How It Works
At the beginning of the Game, teams were given a package of dice and told to retain it for later use. The grid of letters was distinctive in that the top left square had two numbers surrounding it – one above and one to the left of the square. The squares were also sized exactly to match a die. These two attributes combined to make it possible to orient and place the die in the top left square. From there, it is a matter of following the dice maze (e.g. move the die a number of squares equal to the value on the face matching that direction) to spell out a phrase. One set of dice mazes (the red set) spelled out “What year was Microsoft founded”, and the other (the blue set) spelled “What year did Columbus discover America”. The answers – 1975 and 1492 – unlocked the computers matching the color of the maze.
Once the four red computers unlocked, a simple dynamically changing maze appeared onscreen. Teams could move a red dot through the maze with the arrow keys on their keypad. Walls randomly appeared and disappeared on a timetable, and there were also red ‘fire pits’ that would warp the dot to a random square elsewhere in the grid.
When the blue computer unlocked, however, the Minotaur came to life. It activated and rose into the upright position and then tilted to north. (Up until this point, music had been playing; the reveal played its own music, but once complete, the room was silent.) The blue machine revealed a green radar screen and four dots, labeled A-D. There are also four regions on the radar map, labeled N, S, E, and W.
Teams needed to move the dots on each of the four red computers to all be in the same region on the radar map. (Each computer controlled one of the A-D dots.) When all four dots ‘voted’ on the same square, a new dialog appeared: “Unlock movement in <x> direction?” A press of the Enter key on the blue computer activated the Minotaur and tilted the maze in the selected direction. (The cardinal directions used corresponded to real-life north, south, east, and west; the building was oriented such that the walls of the conference room were well aligned with compass directions.)
The wooden maze that was mounted on top of the Minotaur apparatus contained a relatively straightforward tilt maze. Teams needed to repeat the ‘vote to unlock’ process to unlock each maze direction. Eventually, teams navigated the tennis ball to the hole in the bottom of the maze and were rewarded with an envelope containing the answer to the puzzle.
We could fill paragraphs and paragraphs with the design process for Minotaur – but here are some of the highlights of the design and construction process.
- The motorized apparatus was constructed from four car jacks, four 18V cordless drills from Harbor Freight Tools, and a ton of wood and mounting hardware. We had to custom fabricate or obtain several critical parts, each of which was fondly given its own name:
- The “butter knives” were the wood pieces that connected the jacks to the drills (named because the original prototype was shaped like a butter knife)

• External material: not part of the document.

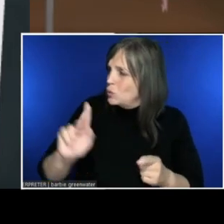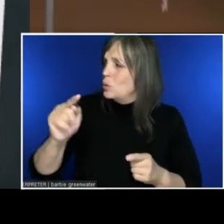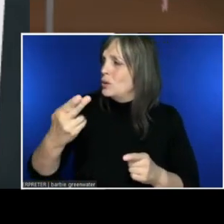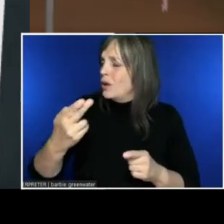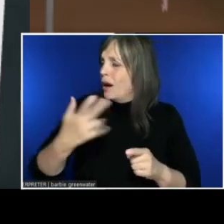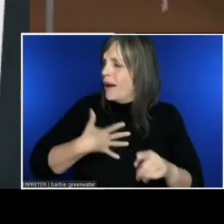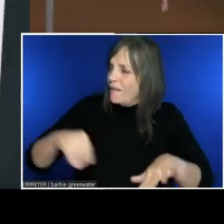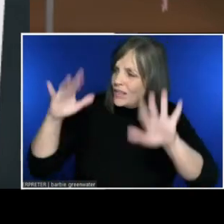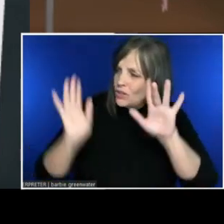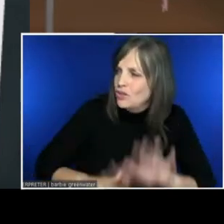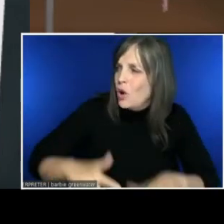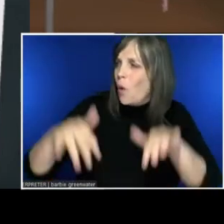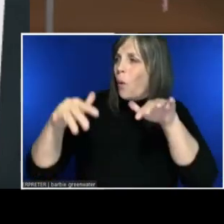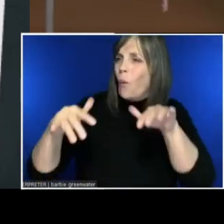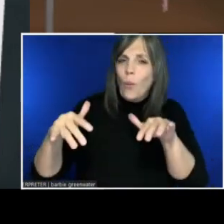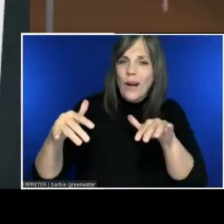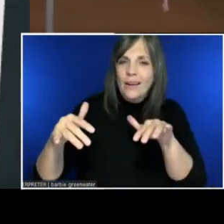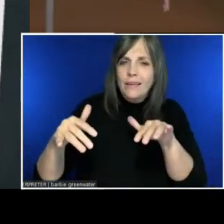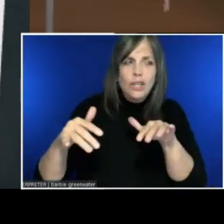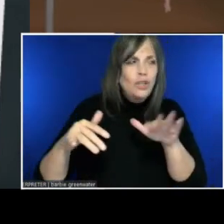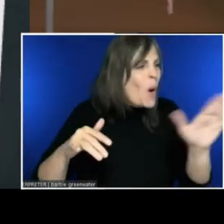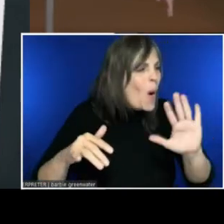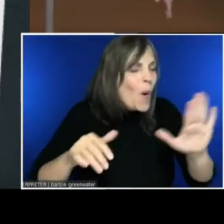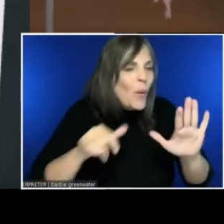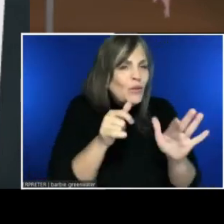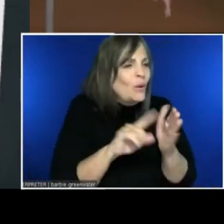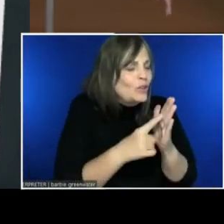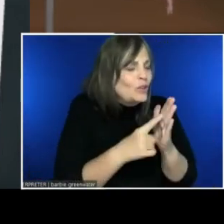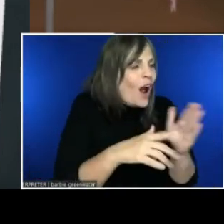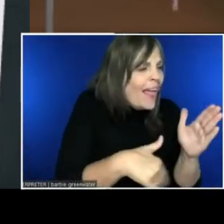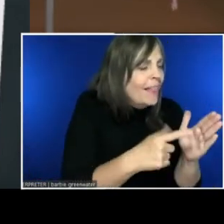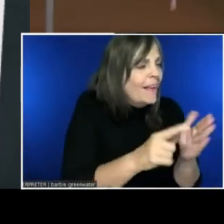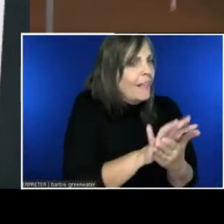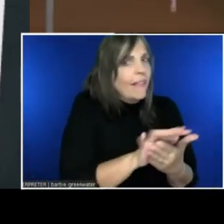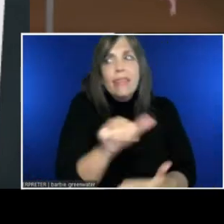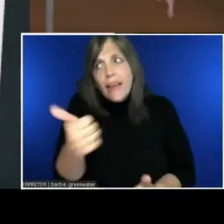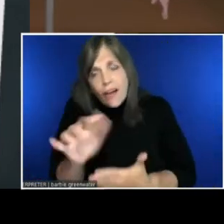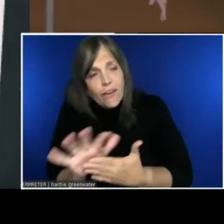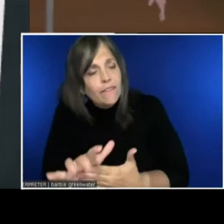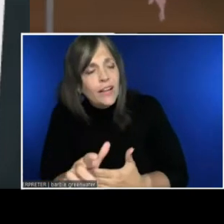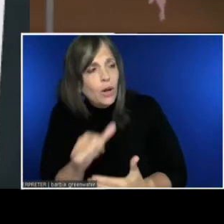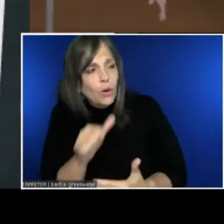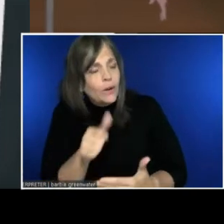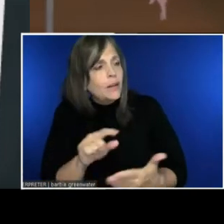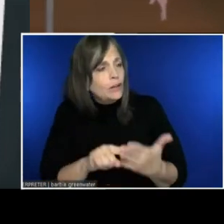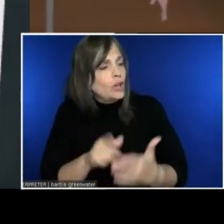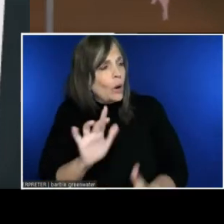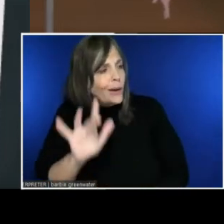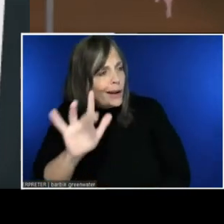I couldn't get the other video to start when I hit the slide, but this one did.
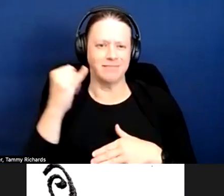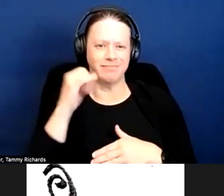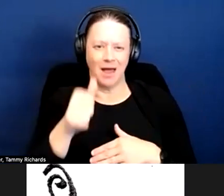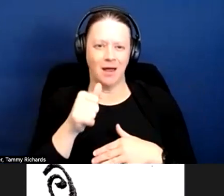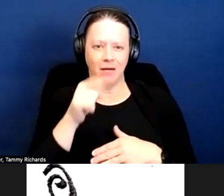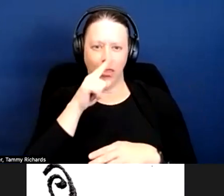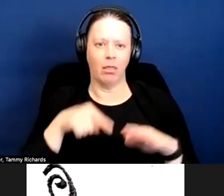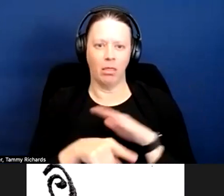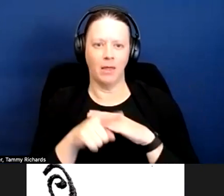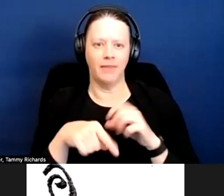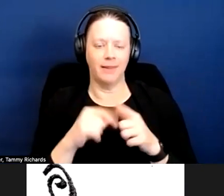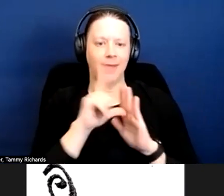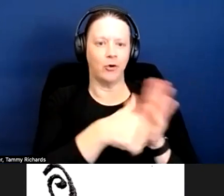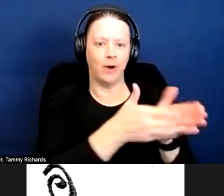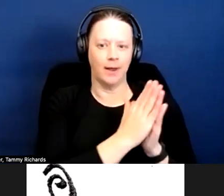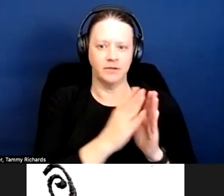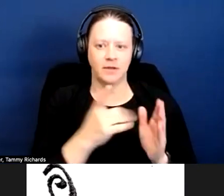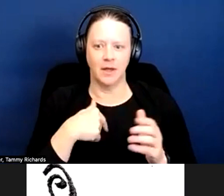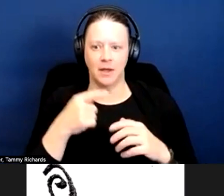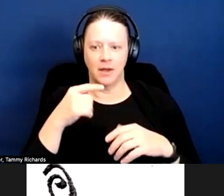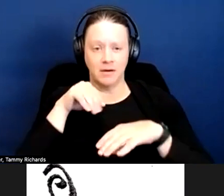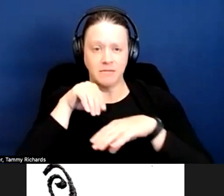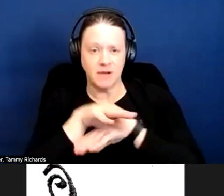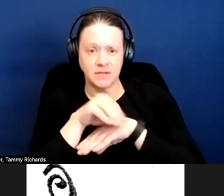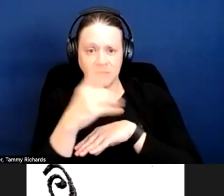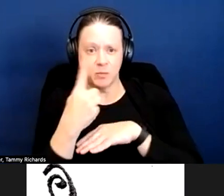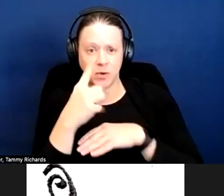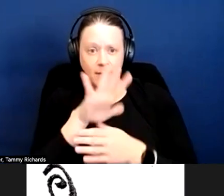I would say if I was advising somebody who was in the middle of a lease and acquired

- The “bridles” were metal pieces that connected the jack to the “butter knife” (named because they kept the jacks under control)
- The orange spring clips that connected the drills to the “butter knife” were known as “Pony clips”, after the brand name of clamp that we ended up buying.
- To create convenient battery holders, we used a hacksaw to cut each drill in half – the grip portion of the drill became the battery holder, while the main body of the drill was attached to the butter knife.
- The original design for the motorized apparatus involved building a complex custom linear actuator. At one point, we were trying to hammer together a component but didn’t have a hammer handy. Adam quickly procured his car’s emergency jack as a suitable substitute, and while we were attacking the component with it, one of us said “I wish we could just find an off-the-shelf product that translates rotational motion into vertical motion!” We both stopped, stared at the jack, and the rest is history :)
- Pretty much every part in the system underwent at least one design revision. For example, the butter knives were originally attached by bolts that went into holes drilled into the jack and tapped to add threading – but the tapping process was unpredictable and necessitated the invention of the bridles instead.
- The electronic controls were built using high-end motor controllers designed for Battlebots (since 18V drill motors are capable of drawing hundreds of amps of current in the worst case). The switches we used were originally intended for arcade machine cabinets and were interfaced to the computer through a USB-enabled Microchip PIC. The software was built entirely in .NET (the blue computer’s software was built in WPF and the red software was built in Windows Forms.)
- Partway through the construction process, our entire supply of hand tools was stolen from a Microsoft building overnight, which caused a several-week setback (since several critical parts were in the box with the tools.) This was the inspiration for Pregame 9, where teams were asked to try to solve a case of a missing toolbox on the Microsoft campus.
- A number of folks were gracious enough to spend a Saturday with us fabricating the second Minotaur once design work was completed on the first one. Special thanks to everyone who participated and helped us complete the work with minimal injuries :)
Most teams saw this puzzle on Sunday, because a confluence of minor problems (on one instance, a lack of video drivers caused WPF to switch to software rendering mode, which slowed down the sensor polling loop enough to cause the jacks to drive past their limits; on the other, the polling loop was too sensitive and stopped the jacks before they could begin moving) limited the number of teams that could visit the puzzle Saturday night. Again, special thanks to everyone from GC who helped with troubleshooting!